5. If a multi reader multi case (MRMC) comparative effectiveness study was done, If so, what was the effect size of how much human readers improve with AI vs without AI assistance

A multi-reader multi-case (MRMC) comparative effectiveness study was not explicitly described. The document states: "There were no clinical studies performed for this submission."

The device functions as "computer-assisted tools" for marking electrographic events to "assist qualified clinical practitioners." However, no study measuring improvement in human reader performance with this assistance is presented.

6. If a standalone (i.e. algorithm only, without human-in-the-loop performance) was done

While the document doesn't explicitly refer to "standalone performance" metrics for seizure and spike detection (e.g., sensitivity, specificity of the algorithm alone), the performance testing for the trend features was essentially a standalone comparison: the algorithm's output (trend graph) was compared to the predicate's algorithm output using the same input data. The "identical" nature of the graphs suggests successful replication of the predicate's standalone trending functionality.

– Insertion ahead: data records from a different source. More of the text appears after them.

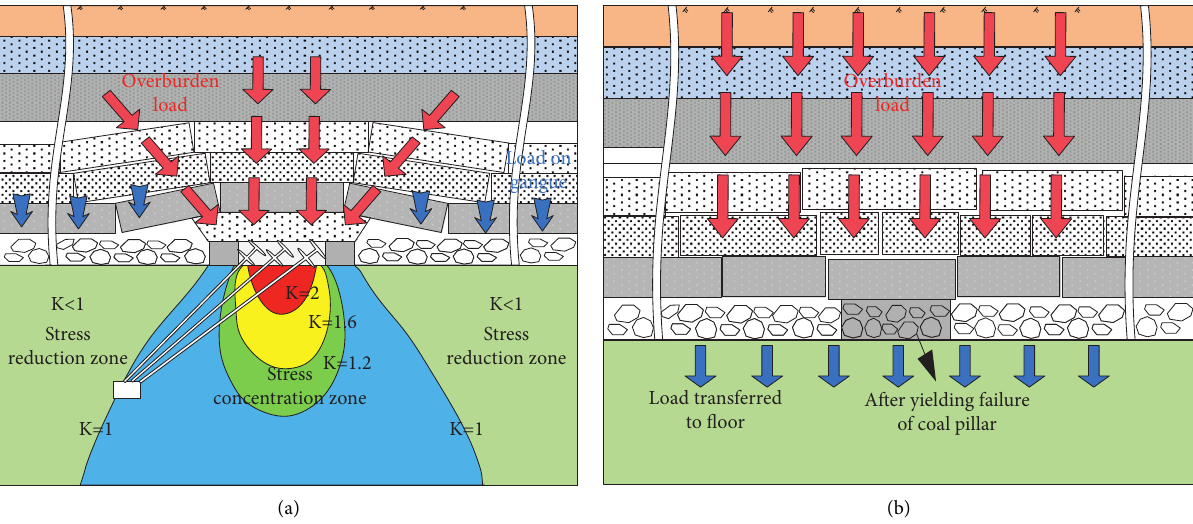
Figure 10: Load transfer before and after the weakening of the residual coal pillar. (a) Before weakening. (b) After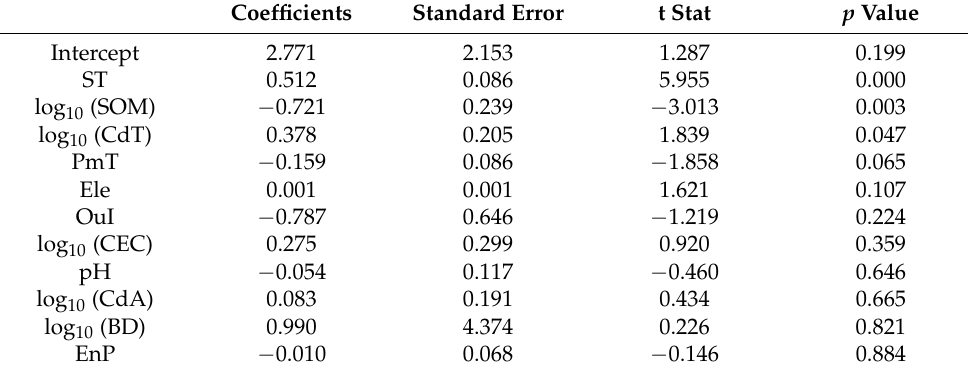
Table 3. Parameters accounting for the multiple regression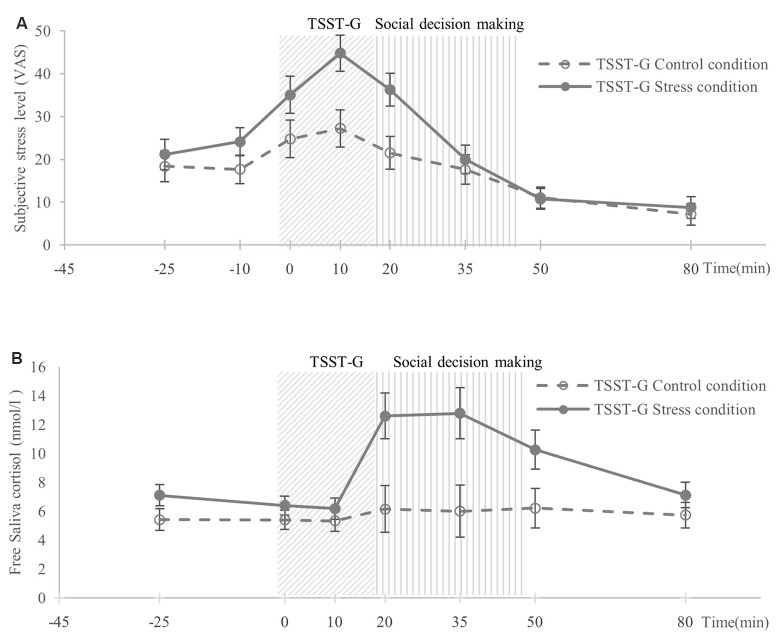
Participants’ (A) mean level of subjective stress, (B) mean level of salivary cortisol. Time 0 was the start of the Trier Social Stress Test for Groups (TSST-G; von Dawans et al., 2011). Error bars indicate standard errors of the mean.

7. The type of ground truth used (expert consensus, pathology, outcomes data, etc.)

For the trend features (Burst Suppression, Envelope, Spectral Entropy, Spectral Edge, Alpha Variability, DSA), the "ground truth" implicitly used for comparison was the output of the predicate device's algorithms on the same raw EEG data. The goal was to demonstrate that the Natus NeuroWorks algorithms produced graphically identical or equivalent trends.

For the Seizure Detection and Spike Detection, the ground truth is ultimately "electrographic seizures/spikes" as interpreted by "qualified clinical practitioners," but the method of establishing this ground truth for validation is not detailed.

8. The sample size for the training set

The document does not provide information on the sample size for the training set for any of the algorithms. It states that the software was "designed and developed according to a robust software development process" and "rigorously verified and validated," but omits details about machine learning model training.

9. How the ground truth for the training set was established

The document does not provide information on how the ground truth for the training set was established. Given the lack of details on training data and methods, this information is not available in the provided text.

§ 882.1400 Electroencephalograph.

(a)
Identification. An electroencephalograph is a device used to measure and record the electrical activity of the patient's brain obtained by placing two or more electrodes on the head.(b)
Classification. Class II (performance standards).